Thus it is the mothers who are not good enough to bring up their own children, that are expected to provide the new illustrious leaders of the community. It is the parents who themselves lack the talent and inclination for bringing up children, that—directly or indirectly—will have to superintend and select the persons who, in their place, will perform the duties of parents. In other words, they are to discover and appreciate qualities that they do not themselves possess. The trouble that a woman cannot take for the children to whom she has herself given life, is to be borne by other women for ten, twenty, or thirty children, who are not their own.

Even to-day, there is sometimes to be found a kind of primitive type of womanliness, so widely maternal, with such a superfluity of strength, of tenderness, of talent for organisation that it is too powerful for a single home; a type which really possesses the immense wealth of spiritual elasticity, joy, and warmth, that is necessary in order that every such child should have its full share of these. But most women probably do not possess any more of these things than is just sufficient for their own children. And with these “elected mothers,” quickly worn out as they would be, ten, twenty, or thirty children would be as badly off mentally as they would be bodily if a single mother’s milk had to be divided among them all. It is even now a serious loss to society that so many human beings are enfeebled for life by insufficient nourishment in childhood. But according to the plan we have been discussing, which now has so many adherents, everyone would be starved in childhood as regards affection. It is even now a serious loss to culture that school-life makes children uniform. Still more irreparable would be the harm if their fashioning were in the hands of a thorough-going State care of children.

The danger of uniformity is inseparable from the present tendency to a hard-and-fast organisation of society, with an ever greater need of co-operation, an ever closer connection, an ever more intimate feeling of relationship between its component parts. The organisation must go on, because, amongst other reasons, it is only in this way that the individual can now gain increased freedom for development and the use of his personal powers. But if these increased possibilities of satisfying personal needs and using personal powers are to be of value to the individual—and through him to the whole community—then we must also have some individualities left who will be capable of taking advantage of their possibilities.

And now it is certain that the home—with its changing conditions of good and evil—is first and foremost the best means of forming an organically developing sense of solidarity with the whole community. Life itself creates in the home an inter-dependence among its members, a sympathy for others’ destiny, a contact with the realities of life, and with the seriousness of work, which no institution can create. It is by the efforts of a father and a mother that the joys of home are provided; it is affection for all which counter-balances the mutual rights of all; which gives to each his weight and his counterpoise in a way so natural that the methodical arrangements of an institution would never be able to imitate it. And furthermore, different homes, with the variety of different impressions they offer, are the best means of forming different characters and peculiarities. However straitened and poor in every sense a home may be, it nevertheless, as a rule, provides more personal freedom of movement and results in less uniformity than a collective system of bringing-up.

If this is even true of those homes where there can be no question of education in a higher sense, then in better homes the watchfulness and warmth of affection, its understanding and sensitiveness, will be the forces which will induce and protect individuality of character, and which will most surely discover what ought to be counteracted and what left alone for self-development. To this must be added the insight which the parents’ knowledge of themselves and of each other gives into their children’s character, an insight which no stranger can possess.

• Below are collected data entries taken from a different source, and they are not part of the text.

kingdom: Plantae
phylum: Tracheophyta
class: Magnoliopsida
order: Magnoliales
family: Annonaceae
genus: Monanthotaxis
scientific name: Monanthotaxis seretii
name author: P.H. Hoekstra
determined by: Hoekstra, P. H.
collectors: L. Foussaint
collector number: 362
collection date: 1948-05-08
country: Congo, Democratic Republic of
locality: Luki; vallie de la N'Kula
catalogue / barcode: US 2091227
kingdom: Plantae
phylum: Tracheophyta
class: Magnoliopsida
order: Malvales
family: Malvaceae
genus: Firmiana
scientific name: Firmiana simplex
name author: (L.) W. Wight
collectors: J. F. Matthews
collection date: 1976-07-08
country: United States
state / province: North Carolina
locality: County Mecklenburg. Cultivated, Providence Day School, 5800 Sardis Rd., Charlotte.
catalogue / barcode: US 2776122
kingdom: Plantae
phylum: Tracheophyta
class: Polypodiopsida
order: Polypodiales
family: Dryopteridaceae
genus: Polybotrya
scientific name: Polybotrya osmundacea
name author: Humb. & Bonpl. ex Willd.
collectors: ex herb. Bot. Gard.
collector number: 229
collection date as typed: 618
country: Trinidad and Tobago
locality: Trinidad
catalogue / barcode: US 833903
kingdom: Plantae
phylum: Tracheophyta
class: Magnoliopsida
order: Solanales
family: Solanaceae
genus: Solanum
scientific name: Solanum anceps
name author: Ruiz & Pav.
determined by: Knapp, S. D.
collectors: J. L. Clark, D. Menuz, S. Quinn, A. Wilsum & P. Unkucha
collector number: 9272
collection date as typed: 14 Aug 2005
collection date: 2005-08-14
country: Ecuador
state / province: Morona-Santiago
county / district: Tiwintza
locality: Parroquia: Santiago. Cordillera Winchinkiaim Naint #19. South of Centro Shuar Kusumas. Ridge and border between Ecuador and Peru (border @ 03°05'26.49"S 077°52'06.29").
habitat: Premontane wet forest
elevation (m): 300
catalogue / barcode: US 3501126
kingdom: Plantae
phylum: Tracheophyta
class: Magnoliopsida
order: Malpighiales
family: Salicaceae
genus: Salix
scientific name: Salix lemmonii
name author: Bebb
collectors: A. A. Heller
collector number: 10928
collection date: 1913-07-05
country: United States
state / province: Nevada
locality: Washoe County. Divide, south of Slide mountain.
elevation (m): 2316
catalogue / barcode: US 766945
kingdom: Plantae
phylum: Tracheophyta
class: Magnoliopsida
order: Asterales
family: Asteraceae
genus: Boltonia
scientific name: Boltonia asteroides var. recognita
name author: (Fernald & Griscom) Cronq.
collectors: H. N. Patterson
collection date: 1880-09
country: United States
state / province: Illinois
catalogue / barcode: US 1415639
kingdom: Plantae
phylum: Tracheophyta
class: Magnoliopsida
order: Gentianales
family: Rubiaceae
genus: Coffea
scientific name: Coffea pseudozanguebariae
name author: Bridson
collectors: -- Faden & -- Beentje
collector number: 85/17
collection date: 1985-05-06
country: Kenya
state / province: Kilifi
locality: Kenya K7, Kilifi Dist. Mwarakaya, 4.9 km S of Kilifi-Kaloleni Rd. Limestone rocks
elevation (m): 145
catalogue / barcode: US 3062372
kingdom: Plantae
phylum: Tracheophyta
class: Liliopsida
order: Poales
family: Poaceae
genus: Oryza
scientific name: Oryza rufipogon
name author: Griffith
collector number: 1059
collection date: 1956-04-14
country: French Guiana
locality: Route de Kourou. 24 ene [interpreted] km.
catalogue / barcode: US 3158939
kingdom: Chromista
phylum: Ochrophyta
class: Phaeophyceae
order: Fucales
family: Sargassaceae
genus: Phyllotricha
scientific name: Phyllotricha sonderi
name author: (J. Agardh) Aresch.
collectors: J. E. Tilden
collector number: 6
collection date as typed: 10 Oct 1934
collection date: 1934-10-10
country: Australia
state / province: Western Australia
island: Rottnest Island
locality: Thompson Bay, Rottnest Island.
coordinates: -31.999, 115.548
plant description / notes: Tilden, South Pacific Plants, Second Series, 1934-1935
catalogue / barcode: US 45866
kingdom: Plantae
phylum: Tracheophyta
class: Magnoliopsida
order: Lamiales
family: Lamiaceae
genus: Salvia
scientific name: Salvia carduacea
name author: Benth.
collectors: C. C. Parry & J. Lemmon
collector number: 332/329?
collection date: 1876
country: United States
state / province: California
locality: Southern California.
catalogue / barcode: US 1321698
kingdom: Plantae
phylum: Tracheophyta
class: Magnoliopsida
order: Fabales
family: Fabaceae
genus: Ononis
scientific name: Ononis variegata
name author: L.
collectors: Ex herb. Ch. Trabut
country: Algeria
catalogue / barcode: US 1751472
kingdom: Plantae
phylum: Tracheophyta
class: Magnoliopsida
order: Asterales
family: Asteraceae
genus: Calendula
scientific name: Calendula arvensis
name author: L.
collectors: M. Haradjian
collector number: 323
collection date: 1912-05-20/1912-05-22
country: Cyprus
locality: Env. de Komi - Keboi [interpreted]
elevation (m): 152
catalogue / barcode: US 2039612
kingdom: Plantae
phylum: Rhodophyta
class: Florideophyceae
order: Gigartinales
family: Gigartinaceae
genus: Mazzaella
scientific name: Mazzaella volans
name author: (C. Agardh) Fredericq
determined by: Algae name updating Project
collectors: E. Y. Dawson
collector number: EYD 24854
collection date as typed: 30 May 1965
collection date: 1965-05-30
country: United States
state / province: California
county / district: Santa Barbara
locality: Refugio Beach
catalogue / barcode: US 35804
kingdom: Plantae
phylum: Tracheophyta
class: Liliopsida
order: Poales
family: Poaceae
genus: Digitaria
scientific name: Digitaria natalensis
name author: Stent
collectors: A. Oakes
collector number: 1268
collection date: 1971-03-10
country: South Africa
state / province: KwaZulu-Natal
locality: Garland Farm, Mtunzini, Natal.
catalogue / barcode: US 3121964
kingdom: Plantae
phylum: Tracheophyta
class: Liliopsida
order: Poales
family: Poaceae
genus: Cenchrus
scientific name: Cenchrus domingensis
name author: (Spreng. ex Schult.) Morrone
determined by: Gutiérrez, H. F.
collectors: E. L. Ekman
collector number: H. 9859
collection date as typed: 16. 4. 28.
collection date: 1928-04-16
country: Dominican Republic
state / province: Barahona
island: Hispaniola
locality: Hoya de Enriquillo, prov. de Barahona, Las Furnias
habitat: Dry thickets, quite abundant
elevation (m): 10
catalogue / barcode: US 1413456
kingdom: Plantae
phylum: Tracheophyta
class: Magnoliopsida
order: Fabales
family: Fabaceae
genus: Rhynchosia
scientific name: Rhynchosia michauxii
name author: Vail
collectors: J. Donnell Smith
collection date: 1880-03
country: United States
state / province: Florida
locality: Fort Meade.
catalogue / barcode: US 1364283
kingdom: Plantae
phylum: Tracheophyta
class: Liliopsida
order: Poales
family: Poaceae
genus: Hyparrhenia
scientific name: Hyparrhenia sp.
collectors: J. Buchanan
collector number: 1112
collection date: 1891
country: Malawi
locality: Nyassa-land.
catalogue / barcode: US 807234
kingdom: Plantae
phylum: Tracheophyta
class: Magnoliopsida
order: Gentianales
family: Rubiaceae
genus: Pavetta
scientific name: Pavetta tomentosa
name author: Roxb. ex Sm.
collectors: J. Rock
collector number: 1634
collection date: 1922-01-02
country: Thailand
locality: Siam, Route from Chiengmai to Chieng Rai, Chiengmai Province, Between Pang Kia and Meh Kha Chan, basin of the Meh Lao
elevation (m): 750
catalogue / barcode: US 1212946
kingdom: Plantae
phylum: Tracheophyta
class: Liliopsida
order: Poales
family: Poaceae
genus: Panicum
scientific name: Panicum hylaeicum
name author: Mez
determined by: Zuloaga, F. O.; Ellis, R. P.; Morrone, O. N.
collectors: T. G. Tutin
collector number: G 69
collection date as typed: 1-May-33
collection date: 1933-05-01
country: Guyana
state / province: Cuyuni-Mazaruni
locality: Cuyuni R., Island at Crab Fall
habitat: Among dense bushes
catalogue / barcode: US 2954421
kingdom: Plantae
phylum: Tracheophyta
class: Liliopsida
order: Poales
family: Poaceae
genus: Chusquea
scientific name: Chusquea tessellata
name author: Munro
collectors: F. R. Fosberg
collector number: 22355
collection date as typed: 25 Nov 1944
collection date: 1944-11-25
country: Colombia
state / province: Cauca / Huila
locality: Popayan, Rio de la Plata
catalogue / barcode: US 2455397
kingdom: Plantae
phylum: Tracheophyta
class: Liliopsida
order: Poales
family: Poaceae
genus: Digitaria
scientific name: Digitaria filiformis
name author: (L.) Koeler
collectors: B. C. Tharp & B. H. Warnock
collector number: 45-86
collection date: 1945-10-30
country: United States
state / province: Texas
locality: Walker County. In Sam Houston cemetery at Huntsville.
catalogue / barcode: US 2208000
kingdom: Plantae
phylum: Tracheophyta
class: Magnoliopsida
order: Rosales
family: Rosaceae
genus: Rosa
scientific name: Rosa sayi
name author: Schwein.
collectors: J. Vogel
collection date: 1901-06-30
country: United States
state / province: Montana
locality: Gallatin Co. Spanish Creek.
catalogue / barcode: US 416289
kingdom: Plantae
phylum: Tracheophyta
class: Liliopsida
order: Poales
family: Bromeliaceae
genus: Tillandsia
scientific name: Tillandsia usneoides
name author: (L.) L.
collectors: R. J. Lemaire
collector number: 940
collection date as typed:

To this it is objected that, if every quarter of a town and every few square miles of country had its “State nursery,” parents would often be able to see to their children, as well as to take them home and thus have an opportunity of using their influence. But apart from the circumstance that the relationship would then in most cases resemble that of the French petite bourgeoisie visiting their children en nourrice—that is to say, that affection would be shown in a desire to amuse and deck out the child, to caress and play with it—the most important point is forgotten. This is that time, more time, and still more time, is one condition of education, and quiet the other. Souls are not to be tended like maladies, in fixed hours of treatment.

There is no sphere—as parents are still too apt to forget—in which the psychological moment is more important than in education. The action which a mother has seen in the morning, should often be first mentioned by the child’s bedside at night; the confidence which at the right moment might have burst from the child’s lips, will never be given if the father has not availed himself of that moment; the words which pained the mother this week, must perhaps wait till next before a natural opportunity of effectively combating them occurs. The caress for which a little head feverishly longs this evening, will perhaps to-morrow leave it indifferent. The word of affection which might have been all-powerful at one moment, is powerless a couple of hours later. And above all, direct advice or correction is worthless in comparison with the unpremeditated words that parents let fall in the course of the day, with the result that the child simply sees the full human life of its parents.

Only living together on week-days and holidays deepens the immediate influence of parents; only this makes it possible for the parents to distinguish in the child the accidental from the essential, the newly-acquired from the intrinsic in its changing moods.

And finally, when we think we have found that children receive too much warmth at home, and that they ought rather to be hardened against life—have we then not observed such “hardened” ones? Have we not seen how they are beautified when they are admitted to a corner in a home; have we not discovered that, though in intelligence they may be far in advance of their time, their feelings are still on a level with those of the savage?